Mike Keilen joined SAP by way of the BusinessObjects acquisition, with a highly relevant education, a diverse roster of experience, and a love of fishing that has taught him a thing or two about business, leadership and teamwork. Read on to see why SAP is Mike’s employer of choice.
What is your current role?
Right now, I am globally responsible for the overall product strategy and go-to-market for SAP’s middleware portfolio and enterprise information management (EIM).
It is a very cross-functional role. On a day to day basis I collaborate with Product & Innovation, global and regional Centers of Excellence, plus sales and marketing teams to develop and execute the go-to-market strategy for the two businesses. That covers things like pricing, packaging, positioning, bundling, essentially developing plans to enable our selling teams. I also work with partners to define product vision. My team’s primary goal is to get the right products to the right market audience for frictionless sales and customer success.
How did you come to SAP?
In April 1991 I joined a small startup company (I was employee number 25) that was bought out in 2006. SAP then acquired that company in 2007, and I went from being a big fish in a small startup pond with 500 employees to a minnow in an ocean with 50,000.
What has been your career path?
I have written code, held quotas and done everything in between. Some of my favorite roles have been driving product portfolios and strategy, working with partners, and managing products and solutions. Those roles, and the one I'm in today, allow me to touch a wide array of functions, from strategy and planning to marketing, technology, and to interact with customers. There’s a tremendous amount of variety. Where I derive the greatest satisfaction is from the leading, managing, and mentoring I do now; seeing those light bulbs come on for people on my team.
Did you ever consider changing careers or leaving?
Right out of college I worked for a contracting company that serviced a highly bureaucratic, highly process-driven corporation.The frustration that generated motivated me to join the startup, where things were much more efficient and straightforward. Moving to SAP eight years ago, I did see traits similar to what I saw early in my career with a very large corporation. But there is also an upshot in working for a large company. At a small startup, you have to prove everything to everyone. In a company like SAP that has such loyal customers and brand value, your legitimacy is proven. Customers give you a ton of latitude. It’s not that one is better than the other, they’re just different.

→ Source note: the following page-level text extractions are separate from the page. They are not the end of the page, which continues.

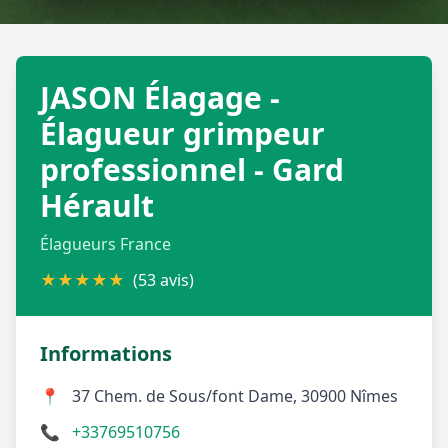
Géolocalisez-moi automatiquement !
JASON Élagage -
Retour à la liste des métiers
Élagueur grimpeur
professionnel - Gard
CGU
-
Confidentialité
- Service proposé par
ViteUnDevis.com
-
Vous êtes
Hérault
Élagueurs France
★
★
★
★
★
(53 avis)
Informations
📍
37 Chem. de Sous/font Dame, 30900 Nîmes
📞
+33769510756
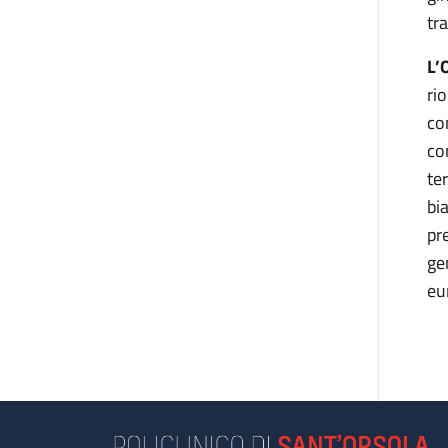
tr
L’
ri
con
co
te
bi
pr
ge
eu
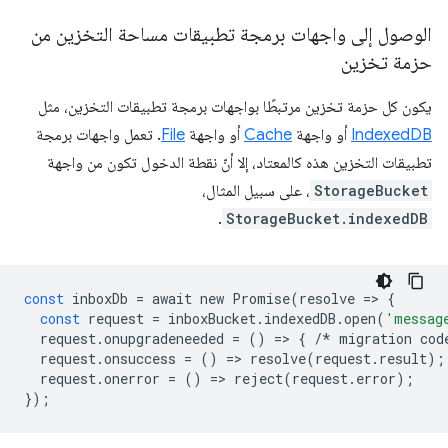
الوصول إلى واجهات برمجة تطبيقات مساحة التخزين من
حزمة تخزين
يكون كل حزمة تخزين مرتبطًا بواجهات برمجة تطبيقات التخزين، مثل
IndexedDB
أو واجهة
Cache
أو واجهة
File
. تعمل واجهات برمجة
تطبيقات التخزين هذه كالمعتاد، إلا أنّ نقطة الدخول تكون من واجهة
StorageBucket
، على سبيل المثال،
.
StorageBucket.indexedDB
const
inboxDb
=
await
new
Promise
(
resolve
=
>
{
const
request
=
inboxBucket
.
indexedDB
.
open
(
'messag
request
.
onupgradeneeded
=
()
=
>
{
/*
migration
cod
request
.
onsuccess
=
()
=
>
resolve
(
request
.
result
);
request
.
onerror
=
()
=
>
reject
(
request
.
error
);
});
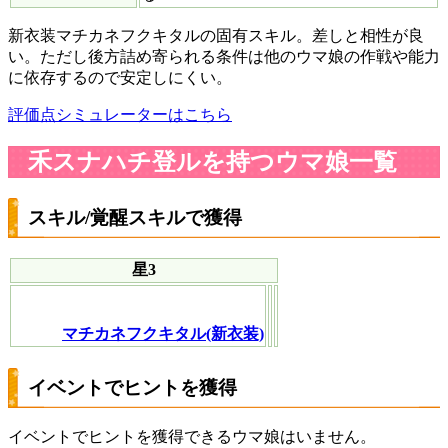
新衣装マチカネフクキタルの固有スキル。差しと相性が良
い。ただし後方詰め寄られる条件は他のウマ娘の作戦や能力
に依存するので安定しにくい。
評価点シミュレーターはこちら
禾スナハチ登ルを持つウマ娘一覧
スキル/覚醒スキルで獲得
星3
マチカネフクキタル(新衣装)
イベントでヒントを獲得
イベントでヒントを獲得できるウマ娘はいません。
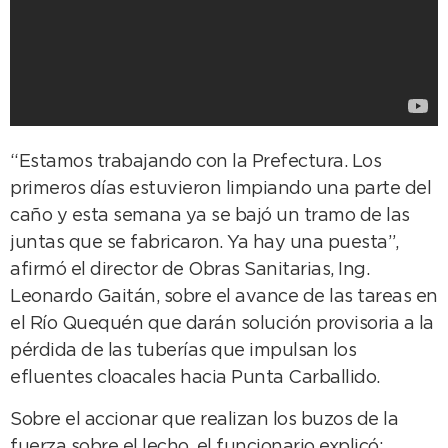
“Estamos trabajando con la Prefectura. Los
primeros días estuvieron limpiando una parte del
caño y esta semana ya se bajó un tramo de las
juntas que se fabricaron. Ya hay una puesta”,
afirmó el director de Obras Sanitarias, Ing.
Leonardo Gaitán, sobre el avance de las tareas en
el Río Quequén que darán solución provisoria a la
pérdida de las tuberías que impulsan los
efluentes cloacales hacia Punta Carballido.
Sobre el accionar que realizan los buzos de la
fuerza sobre el lecho, el funcionario explicó:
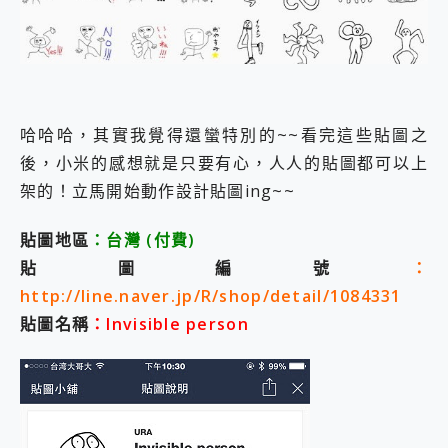
外型超吸晴~ 給您絕佳操控體驗 GravaStar Mercury K1 系列 異星機械鍵盤與 Mercury X 系列 輕量無線電競滑鼠 開箱 評測
開箱~變身「蜘蛛人」椅子軍師！MSI MPG 491CQP QD-OLED 超寬曲面電競螢幕，多工辦公、爽度滿滿的終極桌面體驗
iPhone 17 系列 有認證的防護來囉！ imos 首家導入 UL MCV 行銷宣告驗證的手機配件品牌
DJI Osmo Pocket 3 爽爽帶回家 歡慶 EaseUS 21 週年到來，「Slogan 海報徵稿活動」好康大放送
小巧好吸不擋鏡頭 有Qi2認證的 ONPRO MagReact MXs2 5000mAh薄型磁吸無線急速行動電源 開箱 評測
會走動的冷暖氣 SONY REON POCKET PRO 穿戴式智慧冷暖調溫裝置 開箱 評測
哈哈哈，其實我覺得還蠻特別的~~看完這些貼圖之
寶可夢飛人外掛iToolab AnyGo全新升級，GO Fest 五折優惠嗨翻天！支援 iOS/Android！
百倍變焦實測~ vivo X200 Pro 與 S25 Ultra 誰能滿足全場景拍攝需求？
後，小米的感想就是只要有心，人人的貼圖都可以上
超好用的 PLAUD NotePin AI 智慧錄音膠囊~ 您的AI 秘書已上線 每月免費送你 300分鐘轉寫
架的！立馬開始動作設計貼圖ing~~
COMPUTEX 2025 來囉！AGI亞奇雷 AI・Gaming・創作儲存方案登場，趕快來AGI亞奇雷挑戰任務抽 PS5！
自帶線的 有線無線都能充 ONPRO MagReact M5 10000mAh 5合1 磁吸無線急速行動電源 開箱 評測
貼圖地區
：台灣
(付費
)
飛利浦 JS7310 ⚡【電急便｜行動儲能救車電源】 可靠的旅行夥伴！帶給您優異的安全性與強大供電效能
貼圖編號
：
是螢幕也是電視! 一機超多用途「MSI微星 Modern MD272UPSW 27型」 4K IPS 輕薄商用智慧聯網螢幕 開箱 評測
您的專屬AI 助手 Yoga Slim 7 Aura Edition 觸控AI筆電 開箱 評測
http://line.naver.jp/R/shop/detail/1084331
realme 14 Pro 超硬軍規、冰感變色實測，realme 14 5G 遊戲戰鬥值爆表，效能x娛樂全都要！
貼圖名稱
：Invisible person
iPhone、Apple Watch、AirPods耳機 三個設備充電一起搞定 ONPRO MagReact™ M3 3 in 1可攜摺疊無線充電器 開箱 評測
動靜皆宜「HUAWEI FreeArc」開放式耳掛耳機，無感配戴! 超穩超服貼，音質、通話也很優質
好玩好拍 vivo V50 ~ 口袋裡的 Zeiss 潮流攝影棚!
25種洗烘模式一機搞定! Roborock 衣莉莎白 H1 Neo分子篩洗脫烘 AI 滾筒洗衣機
給 MSI Claw 系列電競掌機 最完美的家 MSI Nest Docking Station 掌機專屬擴充底座 開箱 評測
B&O 精品級音響! Home+ 中嘉寬頻 SoundBox 劇院串流盒 開箱 評測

What advice would you give someone whose first day at SAP is today?
I would tell them the same thing I tell my own team: To be successful, you have to be a combination of aggressive, entrepreneurial and collaborative. Figure out what you want to achieve, be passionate about it, but sell it because you will have to work with many great people to get it off the ground. Inside a small startup, processes are simple, and dealing with the outside world is complex. Inside SAP, it is the reverse. But if you can tap into that network – which you must build – and get everyone aligned, it is a heck of a machine.
Fishing is your hobby, a pastime that requires patience and planning. Seems like there might be a connection with business, no?
I target walleye and muskie, which requires strategy, patience and focus to catch a fish of a lifetime. (Muskies are known as a ‘fish of 10,000 casts.’ The biggest I’ve caught is 46 inches, but freely admit my wife’s personal best is 49 inches. We practice ‘CPR’: Catch, picture, release).
Fishing puts you in a new environment with variables beyond your control. Heading out in the morning or the evening, you have a game plan that requires you to be flexible and adapt based on new information coming in. Business is the same way. Good leaders set a strategy and a vision – not the entire plan – and then provide the resources for the team to succeed. SAP does a great job of that. Good teams on the other hand, understand no one leader can think of every variable, so they take initiative and adapt as things change.